◆ EXTRACTED INFORMATION:
↓

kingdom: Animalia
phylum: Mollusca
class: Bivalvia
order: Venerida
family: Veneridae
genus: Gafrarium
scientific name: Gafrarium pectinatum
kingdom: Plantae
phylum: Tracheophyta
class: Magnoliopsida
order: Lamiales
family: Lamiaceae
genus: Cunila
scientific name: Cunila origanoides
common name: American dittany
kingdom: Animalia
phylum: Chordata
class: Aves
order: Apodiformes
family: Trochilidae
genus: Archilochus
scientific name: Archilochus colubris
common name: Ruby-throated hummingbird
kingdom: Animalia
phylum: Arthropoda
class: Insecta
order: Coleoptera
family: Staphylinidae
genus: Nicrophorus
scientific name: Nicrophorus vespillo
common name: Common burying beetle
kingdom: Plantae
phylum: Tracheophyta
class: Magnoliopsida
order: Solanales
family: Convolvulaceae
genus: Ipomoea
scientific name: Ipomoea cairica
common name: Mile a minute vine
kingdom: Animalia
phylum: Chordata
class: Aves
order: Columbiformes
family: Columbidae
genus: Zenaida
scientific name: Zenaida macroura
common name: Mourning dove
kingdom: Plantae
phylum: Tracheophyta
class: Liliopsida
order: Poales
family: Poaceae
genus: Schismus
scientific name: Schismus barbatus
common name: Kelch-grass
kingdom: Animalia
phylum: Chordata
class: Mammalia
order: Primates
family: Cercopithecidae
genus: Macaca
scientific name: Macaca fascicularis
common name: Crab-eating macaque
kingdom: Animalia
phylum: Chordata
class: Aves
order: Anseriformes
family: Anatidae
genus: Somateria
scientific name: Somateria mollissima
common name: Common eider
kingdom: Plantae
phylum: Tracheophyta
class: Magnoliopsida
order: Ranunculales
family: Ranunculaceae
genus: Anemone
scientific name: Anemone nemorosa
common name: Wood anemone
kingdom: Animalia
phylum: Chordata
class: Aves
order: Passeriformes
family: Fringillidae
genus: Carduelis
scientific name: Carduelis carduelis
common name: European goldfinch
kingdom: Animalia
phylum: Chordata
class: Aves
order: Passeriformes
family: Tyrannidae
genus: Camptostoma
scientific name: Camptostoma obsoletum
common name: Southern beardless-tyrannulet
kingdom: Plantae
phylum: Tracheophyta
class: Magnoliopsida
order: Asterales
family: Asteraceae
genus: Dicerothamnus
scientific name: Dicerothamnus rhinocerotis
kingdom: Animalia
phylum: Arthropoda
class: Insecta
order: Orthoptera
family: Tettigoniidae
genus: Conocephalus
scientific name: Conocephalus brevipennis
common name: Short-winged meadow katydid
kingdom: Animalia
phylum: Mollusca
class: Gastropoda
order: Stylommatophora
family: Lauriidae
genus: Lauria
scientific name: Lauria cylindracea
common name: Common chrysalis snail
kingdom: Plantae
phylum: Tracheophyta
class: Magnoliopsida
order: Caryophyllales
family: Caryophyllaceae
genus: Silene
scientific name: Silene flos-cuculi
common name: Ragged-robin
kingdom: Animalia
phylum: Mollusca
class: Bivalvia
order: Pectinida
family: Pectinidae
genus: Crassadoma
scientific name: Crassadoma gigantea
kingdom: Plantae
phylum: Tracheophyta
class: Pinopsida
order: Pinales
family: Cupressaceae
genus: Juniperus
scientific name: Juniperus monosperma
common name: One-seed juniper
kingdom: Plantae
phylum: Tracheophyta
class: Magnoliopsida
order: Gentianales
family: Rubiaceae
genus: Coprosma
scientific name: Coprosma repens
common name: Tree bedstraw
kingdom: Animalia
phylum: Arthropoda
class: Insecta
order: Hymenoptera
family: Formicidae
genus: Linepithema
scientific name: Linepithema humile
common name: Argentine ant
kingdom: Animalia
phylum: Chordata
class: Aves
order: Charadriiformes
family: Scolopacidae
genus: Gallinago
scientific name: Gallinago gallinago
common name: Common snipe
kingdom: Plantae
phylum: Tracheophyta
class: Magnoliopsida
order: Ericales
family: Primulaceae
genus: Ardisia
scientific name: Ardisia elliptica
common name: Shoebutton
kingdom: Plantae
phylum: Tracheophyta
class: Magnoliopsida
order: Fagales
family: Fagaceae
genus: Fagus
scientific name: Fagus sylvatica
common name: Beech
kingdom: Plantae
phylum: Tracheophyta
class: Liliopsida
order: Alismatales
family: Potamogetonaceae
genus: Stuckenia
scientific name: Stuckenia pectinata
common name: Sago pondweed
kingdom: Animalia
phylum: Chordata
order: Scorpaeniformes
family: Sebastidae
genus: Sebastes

↑

◆ PROBLEM TO WORK ON:
Reproduce every line of the rows above, unchanged and in the same order.

◆ EXPECTED OUTPUT:
kingdom: Animalia
phylum: Mollusca
class: Bivalvia
order: Venerida
family: Veneridae
genus: Gafrarium
scientific name: Gafrarium pectinatum
kingdom: Plantae
phylum: Tracheophyta
class: Magnoliopsida
order: Lamiales
family: Lamiaceae
genus: Cunila
scientific name: Cunila origanoides
common name: American dittany
kingdom: Animalia
phylum: Chordata
class: Aves
order: Apodiformes
family: Trochilidae
genus: Archilochus
scientific name: Archilochus colubris
common name: Ruby-throated hummingbird
kingdom: Animalia
phylum: Arthropoda
class: Insecta
order: Coleoptera
family: Staphylinidae
genus: Nicrophorus
scientific name: Nicrophorus vespillo
common name: Common burying beetle
kingdom: Plantae
phylum: Tracheophyta
class: Magnoliopsida
order: Solanales
family: Convolvulaceae
genus: Ipomoea
scientific name: Ipomoea cairica
common name: Mile a minute vine
kingdom: Animalia
phylum: Chordata
class: Aves
order: Columbiformes
family: Columbidae
genus: Zenaida
scientific name: Zenaida macroura
common name: Mourning dove
kingdom: Plantae
phylum: Tracheophyta
class: Liliopsida
order: Poales
family: Poaceae
genus: Schismus
scientific name: Schismus barbatus
common name: Kelch-grass
kingdom: Animalia
phylum: Chordata
class: Mammalia
order: Primates
family: Cercopithecidae
genus: Macaca
scientific name: Macaca fascicularis
common name: Crab-eating macaque
kingdom: Animalia
phylum: Chordata
class: Aves
order: Anseriformes
family: Anatidae
genus: Somateria
scientific name: Somateria mollissima
common name: Common eider
kingdom: Plantae
phylum: Tracheophyta
class: Magnoliopsida
order: Ranunculales
family: Ranunculaceae
genus: Anemone
scientific name: Anemone nemorosa
common name: Wood anemone
kingdom: Animalia
phylum: Chordata
class: Aves
order: Passeriformes
family: Fringillidae
genus: Carduelis
scientific name: Carduelis carduelis
common name: European goldfinch
kingdom: Animalia
phylum: Chordata
class: Aves
order: Passeriformes
family: Tyrannidae
genus: Camptostoma
scientific name: Camptostoma obsoletum
common name: Southern beardless-tyrannulet
kingdom: Plantae
phylum: Tracheophyta
class: Magnoliopsida
order: Asterales
family: Asteraceae
genus: Dicerothamnus
scientific name: Dicerothamnus rhinocerotis
kingdom: Animalia
phylum: Arthropoda
class: Insecta
order: Orthoptera
family: Tettigoniidae
genus: Conocephalus
scientific name: Conocephalus brevipennis
common name: Short-winged meadow katydid
kingdom: Animalia
phylum: Mollusca
class: Gastropoda
order: Stylommatophora
family: Lauriidae
genus: Lauria
scientific name: Lauria cylindracea
common name: Common chrysalis snail
kingdom: Plantae
phylum: Tracheophyta
class: Magnoliopsida
order: Caryophyllales
family: Caryophyllaceae
genus: Silene
scientific name: Silene flos-cuculi
common name: Ragged-robin
kingdom: Animalia
phylum: Mollusca
class: Bivalvia
order: Pectinida
family: Pectinidae
genus: Crassadoma
scientific name: Crassadoma gigantea
kingdom: Plantae
phylum: Tracheophyta
class: Pinopsida
order: Pinales
family: Cupressaceae
genus: Juniperus
scientific name: Juniperus monosperma
common name: One-seed juniper
kingdom: Plantae
phylum: Tracheophyta
class: Magnoliopsida
order: Gentianales
family: Rubiaceae
genus: Coprosma
scientific name: Coprosma repens
common name: Tree bedstraw
kingdom: Animalia
phylum: Arthropoda
class: Insecta
order: Hymenoptera
family: Formicidae
genus: Linepithema
scientific name: Linepithema humile
common name: Argentine ant
kingdom: Animalia
phylum: Chordata
class: Aves
order: Charadriiformes
family: Scolopacidae
genus: Gallinago
scientific name: Gallinago gallinago
common name: Common snipe
kingdom: Plantae
phylum: Tracheophyta
class: Magnoliopsida
order: Ericales
family: Primulaceae
genus: Ardisia
scientific name: Ardisia elliptica
common name: Shoebutton
kingdom: Plantae
phylum: Tracheophyta
class: Magnoliopsida
order: Fagales
family: Fagaceae
genus: Fagus
scientific name: Fagus sylvatica
common name: Beech
kingdom: Plantae
phylum: Tracheophyta
class: Liliopsida
order: Alismatales
family: Potamogetonaceae
genus: Stuckenia
scientific name: Stuckenia pectinata
common name: Sago pondweed
kingdom: Animalia
phylum: Chordata
order: Scorpaeniformes
family: Sebastidae
genus: Sebastes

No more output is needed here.